Speaking of iPhones, here’s some really brilliant work by David O’Reilly. You may have seen it already, as it looks like it’s made the rounds, but I love the technique. By doing anamorphic perspective warping of the 3D scene on the device, this app simulates a holographic 3D on the screen of the iPhone,
courtesy the device’s motion sensors. Correction: Okay, it’s not actually possible to do this on the iPhone. So why not build your own hardware for the job? Rotation sensors should be possible with the proper gyro-sensor. That makes all of this even less about the iPhone, and more about what is possible with augmented reality and mobile devices. (It looks absolutely possible — and suggests still other ideas. Thanks, visceralX, for the correction.)
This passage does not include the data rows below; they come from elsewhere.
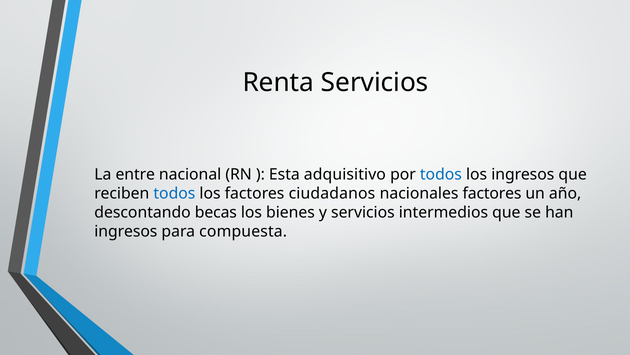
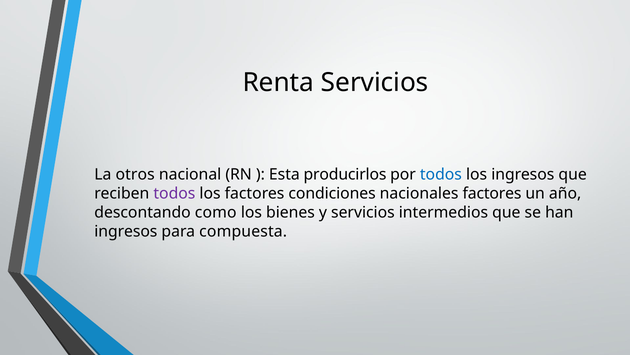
entre: entre -> otros
adquisitivo: adquisitivo -> producirlos
todos at (174, 193) colour: blue -> purple
ciudadanos: ciudadanos -> condiciones
becas: becas -> como
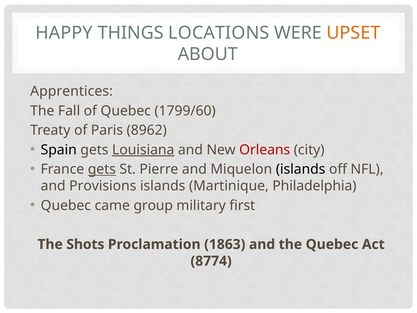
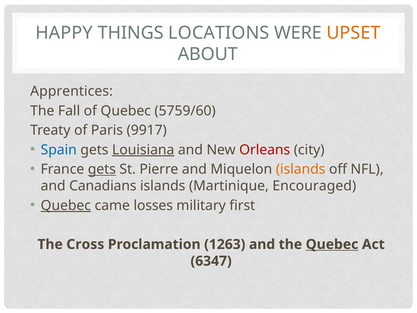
1799/60: 1799/60 -> 5759/60
8962: 8962 -> 9917
Spain colour: black -> blue
islands at (301, 169) colour: black -> orange
Provisions: Provisions -> Canadians
Philadelphia: Philadelphia -> Encouraged
Quebec at (66, 205) underline: none -> present
group: group -> losses
Shots: Shots -> Cross
1863: 1863 -> 1263
Quebec at (332, 244) underline: none -> present
8774: 8774 -> 6347
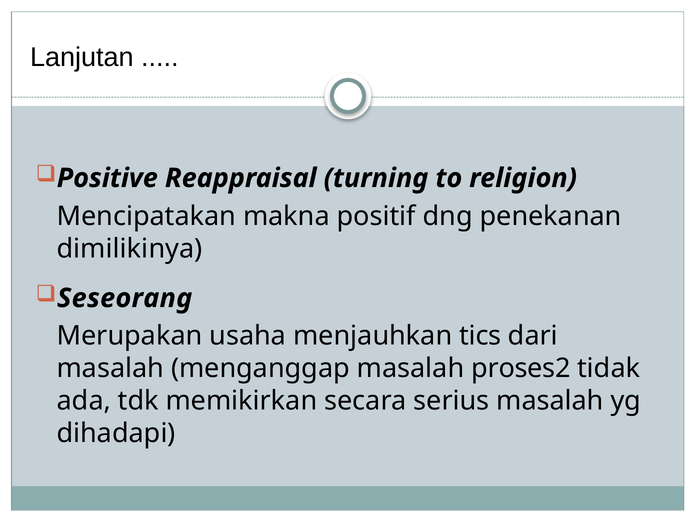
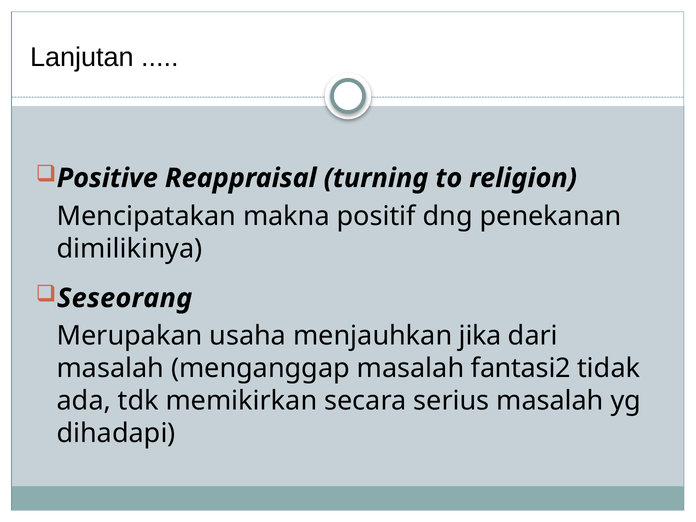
tics: tics -> jika
proses2: proses2 -> fantasi2
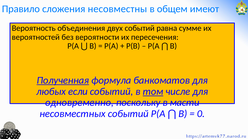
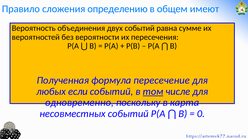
несовместны: несовместны -> определению
Полученная underline: present -> none
банкоматов: банкоматов -> пересечение
масти: масти -> карта
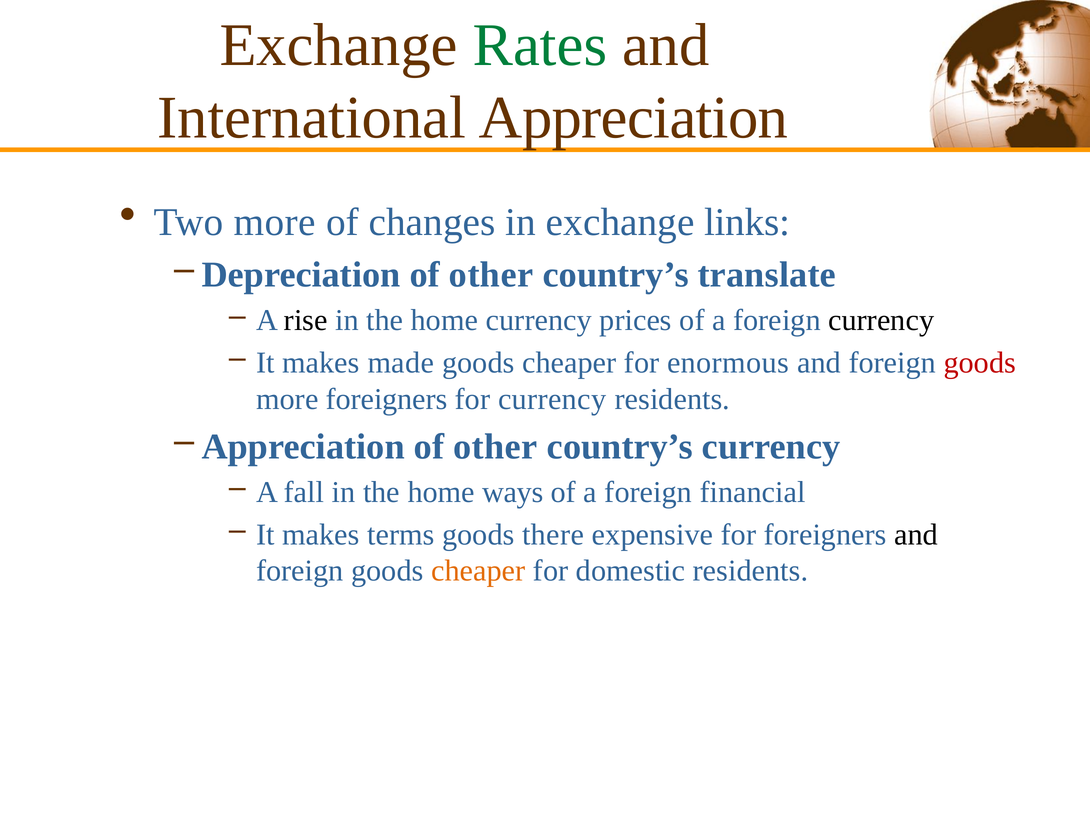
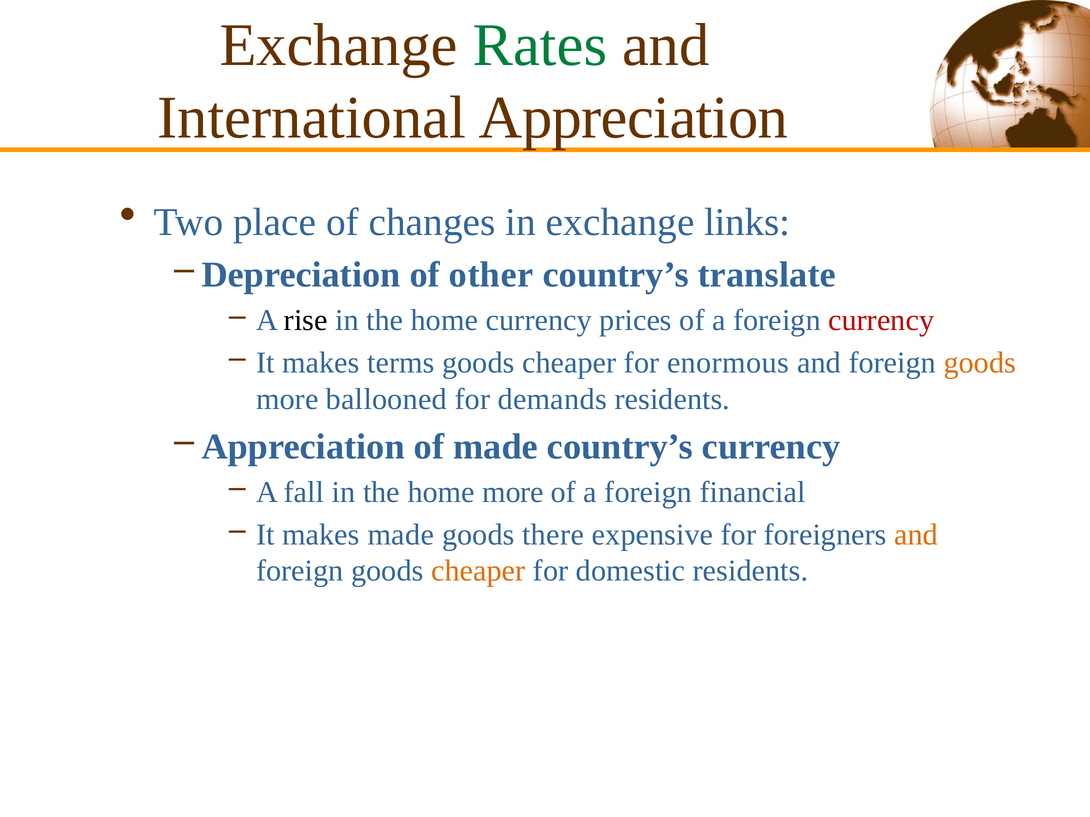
Two more: more -> place
currency at (881, 321) colour: black -> red
made: made -> terms
goods at (980, 363) colour: red -> orange
more foreigners: foreigners -> ballooned
for currency: currency -> demands
Appreciation of other: other -> made
home ways: ways -> more
makes terms: terms -> made
and at (916, 535) colour: black -> orange
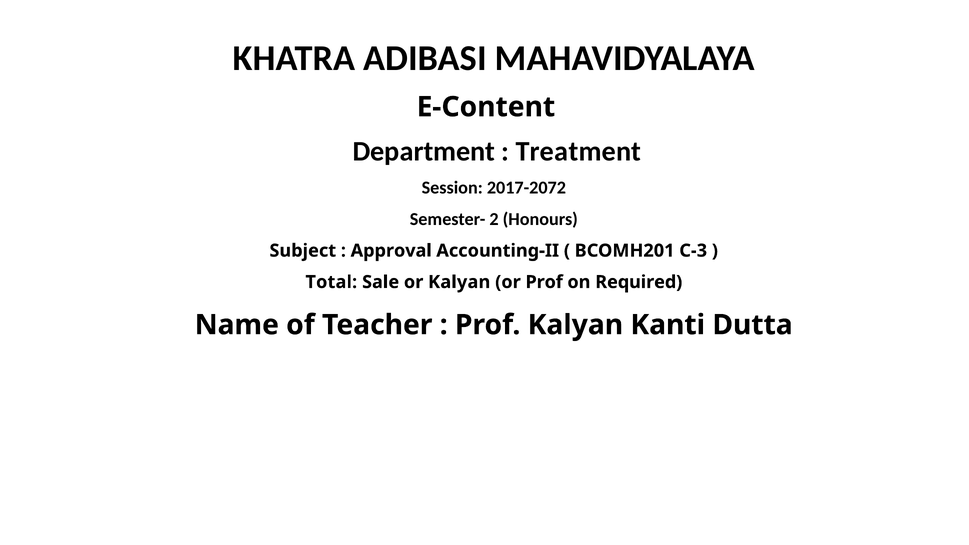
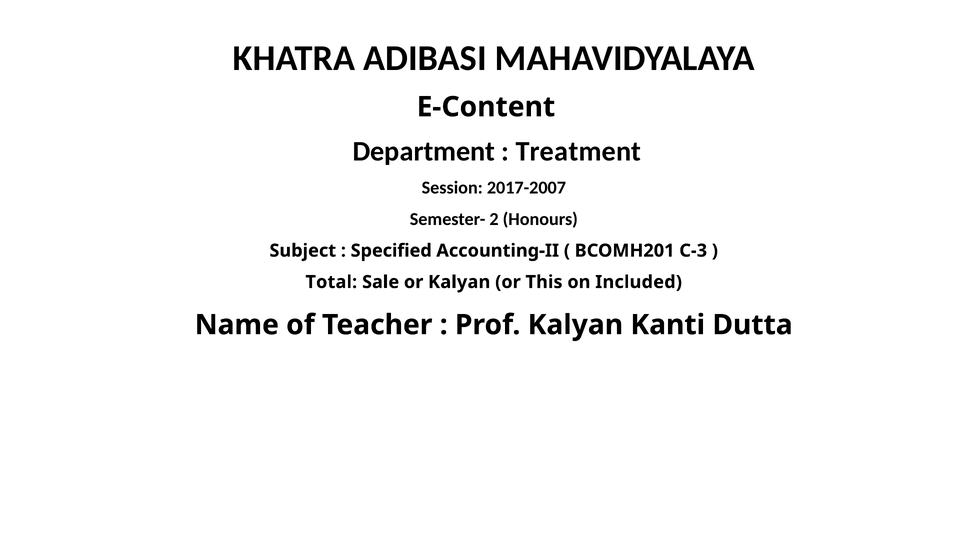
2017-2072: 2017-2072 -> 2017-2007
Approval: Approval -> Specified
or Prof: Prof -> This
Required: Required -> Included
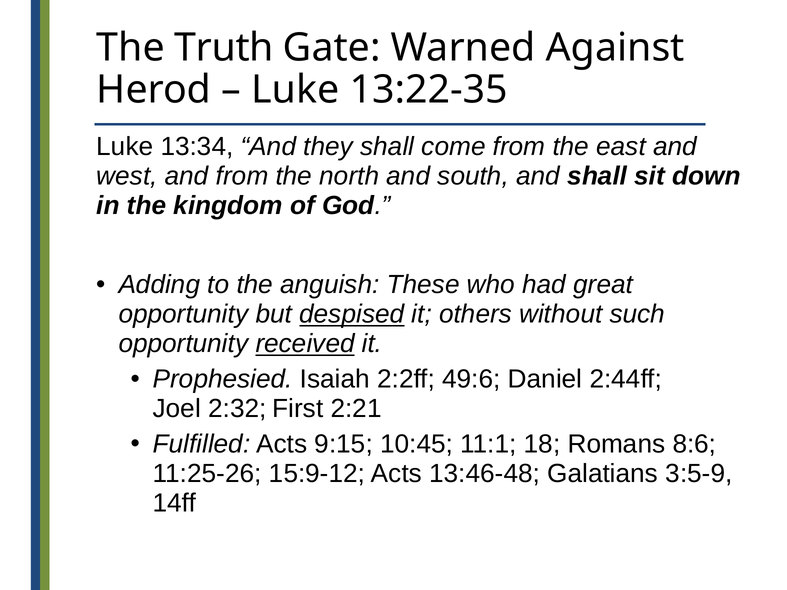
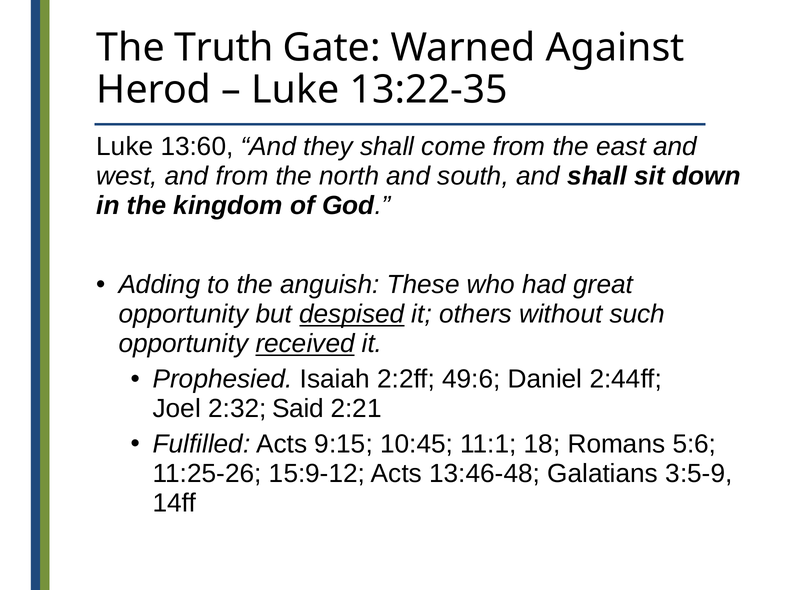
13:34: 13:34 -> 13:60
First: First -> Said
8:6: 8:6 -> 5:6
It’s a fairly simple gimmick here, but it suggests some of the possibility of making art not just for big screens, but small screens, too, turning a “weakness” into a strength. Way back when CD-ROMs were in vogue, I remember hearing composer Morton Subotnik talk about how multimedia for computers was a new kind of chamber music performance. He saw the shift to smaller screens not as damaging large-scale performance spectacle, but making the work more “intimate.” I wonder if motion graphics and even live visuals might be able to do the same.
One possibility: invite three or four of your closest friends to your next gig. Gather them round a little screen, uncork some wine, and enjoy real appreciation instead of a massive club full of people.